**ASSIGNMENT:** Please transcribe the entries that follow exactly as they stand, skipping each picture.

**RECORDS SUPPLIED:**
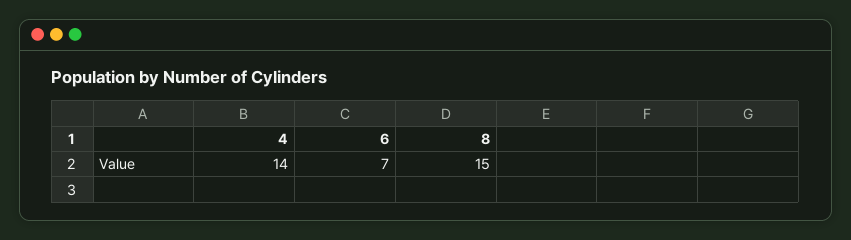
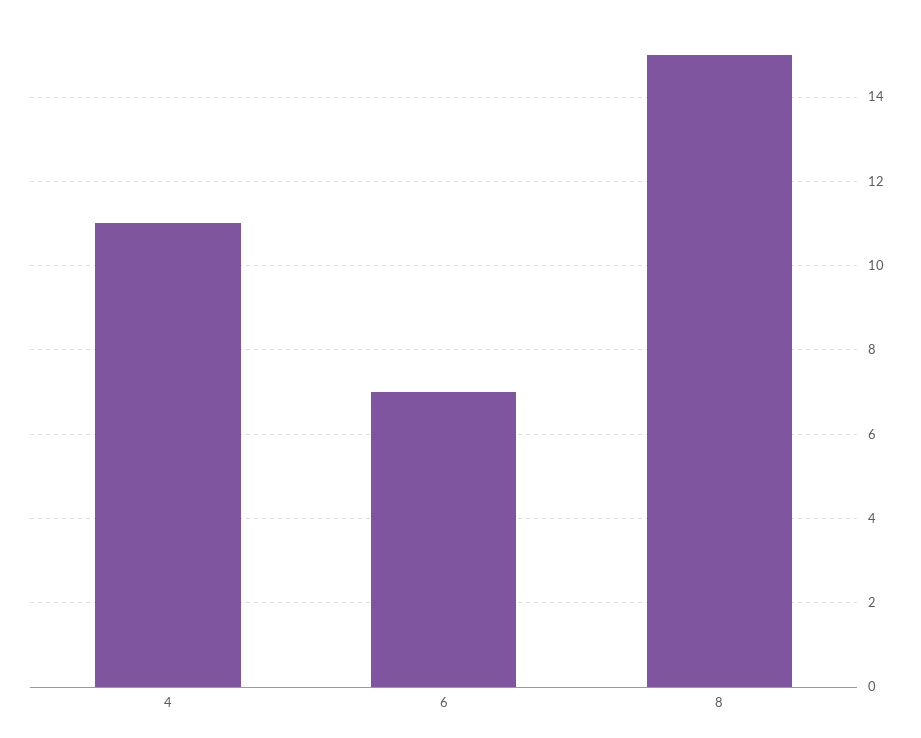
  {
-   "4": 14,
+   "4": 11,
    "6": 7,
    "8": 15
  }

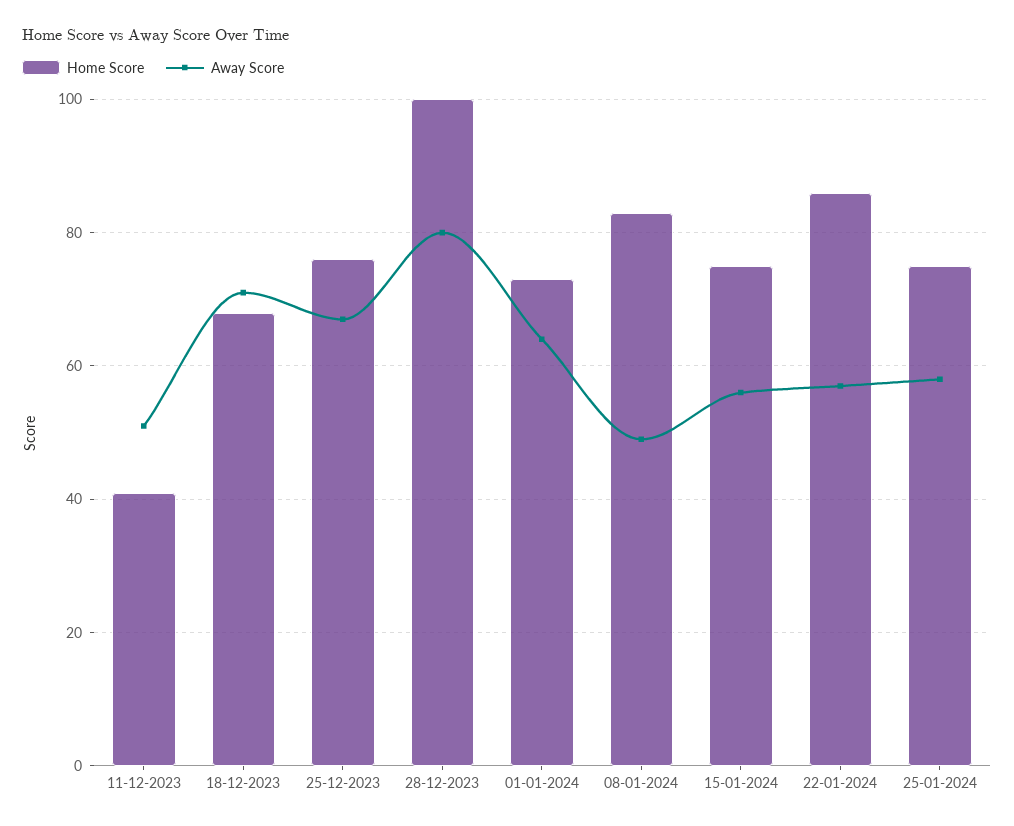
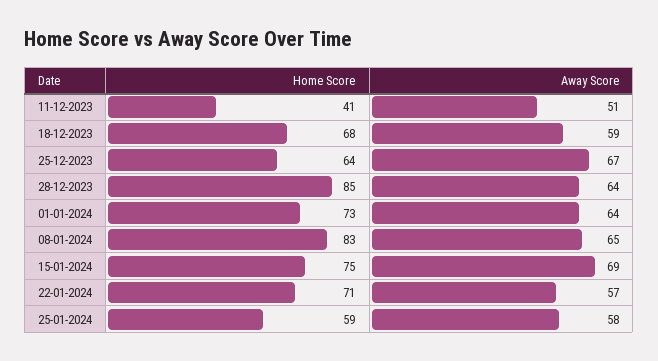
  {
    "Home Score": {
      "11-12-2023": 41,
      "18-12-2023": 68,
-     "25-12-2023": 75,
+     "25-12-2023": 64,
-     "28-12-2023": 100,
+     "28-12-2023": 85,
      "01-01-2024": 73,
      "08-01-2024": 83,
      "15-01-2024": 75,
-     "22-01-2024": 85,
+     "22-01-2024": 71,
-     "25-01-2024": 75
+     "25-01-2024": 59
    },
    "Away Score": {
      "11-12-2023": 51,
-     "18-12-2023": 70,
+     "18-12-2023": 59,
      "25-12-2023": 67,
-     "28-12-2023": 80,
+     "28-12-2023": 64,
      "01-01-2024": 64,
-     "08-01-2024": 50,
+     "08-01-2024": 65,
-     "15-01-2024": 55,
+     "15-01-2024": 69,
      "22-01-2024": 57,
      "25-01-2024": 58
    }
  }

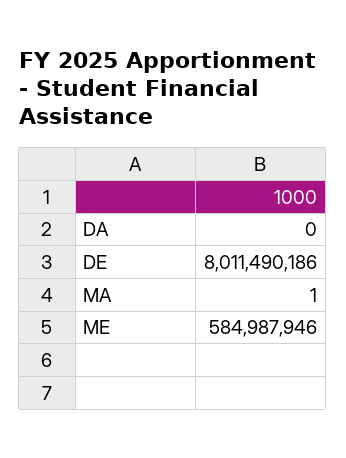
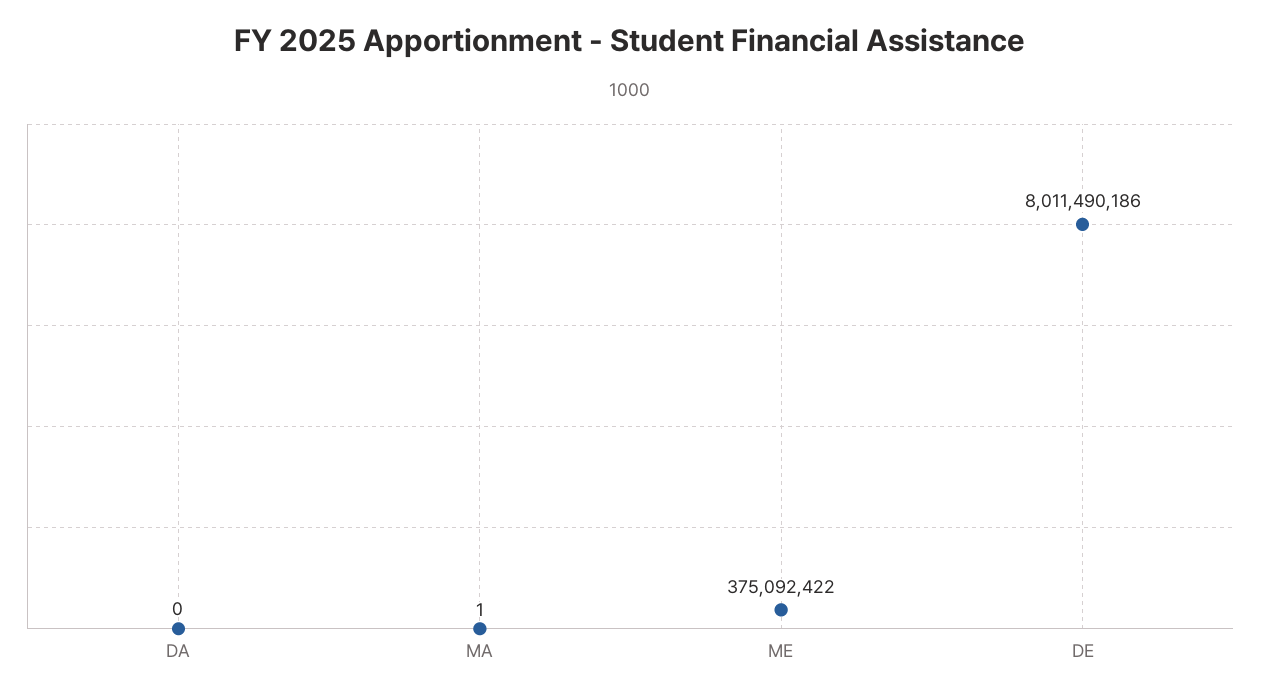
  {
    "DA": 0,
    "DE": 8011490186,
    "MA": 1,
-   "ME": 584987946
+   "ME": 375092422
  }

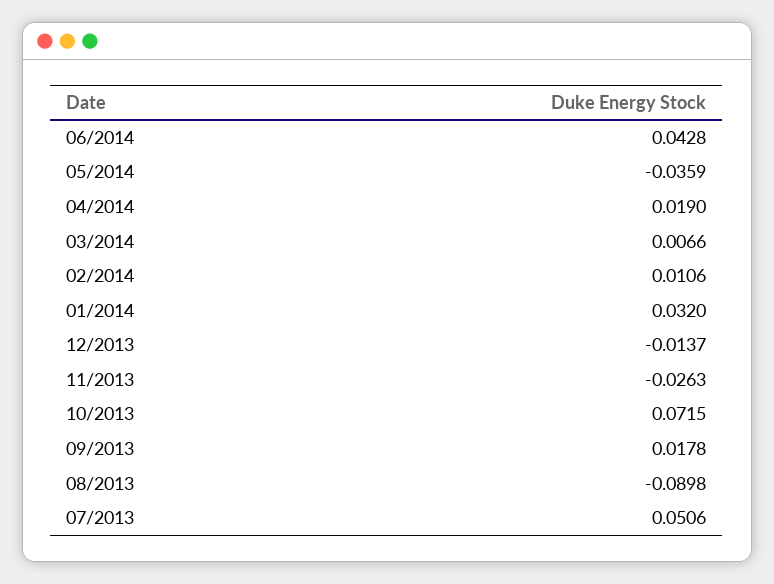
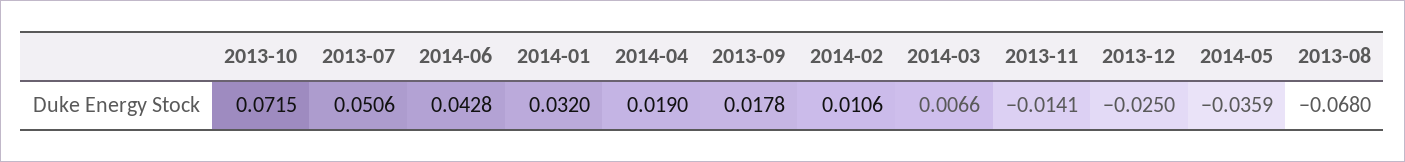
  {
    "06/2014": 0.0428,
    "05/2014": -0.0359,
    "04/2014": 0.019,
    "03/2014": 0.0066,
    "02/2014": 0.0106,
    "01/2014": 0.032,
-   "12/2013": -0.0137,
+   "12/2013": -0.025,
-   "11/2013": -0.0263,
+   "11/2013": -0.0141,
    "10/2013": 0.0715,
    "09/2013": 0.0178,
-   "08/2013": -0.0898,
+   "08/2013": -0.068,
    "07/2013": 0.0506
  }

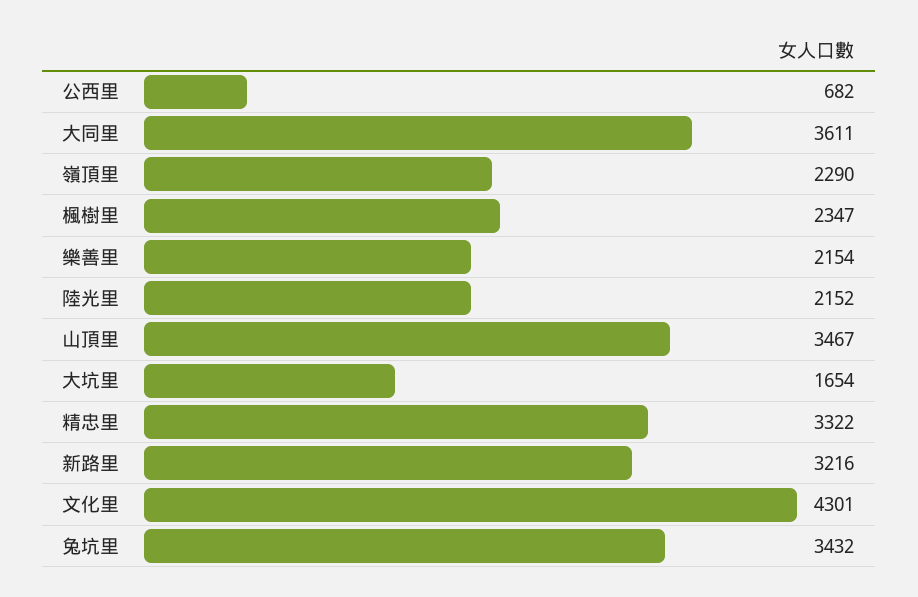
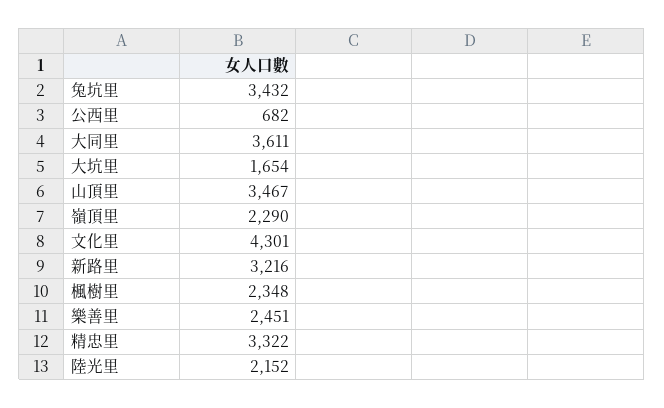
  {
    "公西里": 682,
    "大同里": 3611,
    "嶺頂里": 2290,
-   "楓樹里": 2347,
+   "楓樹里": 2348,
-   "樂善里": 2154,
+   "樂善里": 2451,
    "陸光里": 2152,
    "山頂里": 3467,
    "大坑里": 1654,
    "精忠里": 3322,
    "新路里": 3216,
    "文化里": 4301,
    "兔坑里": 3432
  }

**TASK ANSWER:**
  {
-   "4": 14,
+   "4": 11,
    "6": 7,
    "8": 15
  }

  {
    "Home Score": {
      "11-12-2023": 41,
      "18-12-2023": 68,
-     "25-12-2023": 75,
+     "25-12-2023": 64,
-     "28-12-2023": 100,
+     "28-12-2023": 85,
      "01-01-2024": 73,
      "08-01-2024": 83,
      "15-01-2024": 75,
-     "22-01-2024": 85,
+     "22-01-2024": 71,
-     "25-01-2024": 75
+     "25-01-2024": 59
    },
    "Away Score": {
      "11-12-2023": 51,
-     "18-12-2023": 70,
+     "18-12-2023": 59,
      "25-12-2023": 67,
-     "28-12-2023": 80,
+     "28-12-2023": 64,
      "01-01-2024": 64,
-     "08-01-2024": 50,
+     "08-01-2024": 65,
-     "15-01-2024": 55,
+     "15-01-2024": 69,
      "22-01-2024": 57,
      "25-01-2024": 58
    }
  }

  {
    "DA": 0,
    "DE": 8011490186,
    "MA": 1,
-   "ME": 584987946
+   "ME": 375092422
  }

  {
    "06/2014": 0.0428,
    "05/2014": -0.0359,
    "04/2014": 0.019,
    "03/2014": 0.0066,
    "02/2014": 0.0106,
    "01/2014": 0.032,
-   "12/2013": -0.0137,
+   "12/2013": -0.025,
-   "11/2013": -0.0263,
+   "11/2013": -0.0141,
    "10/2013": 0.0715,
    "09/2013": 0.0178,
-   "08/2013": -0.0898,
+   "08/2013": -0.068,
    "07/2013": 0.0506
  }

  {
    "公西里": 682,
    "大同里": 3611,
    "嶺頂里": 2290,
-   "楓樹里": 2347,
+   "楓樹里": 2348,
-   "樂善里": 2154,
+   "樂善里": 2451,
    "陸光里": 2152,
    "山頂里": 3467,
    "大坑里": 1654,
    "精忠里": 3322,
    "新路里": 3216,
    "文化里": 4301,
    "兔坑里": 3432
  }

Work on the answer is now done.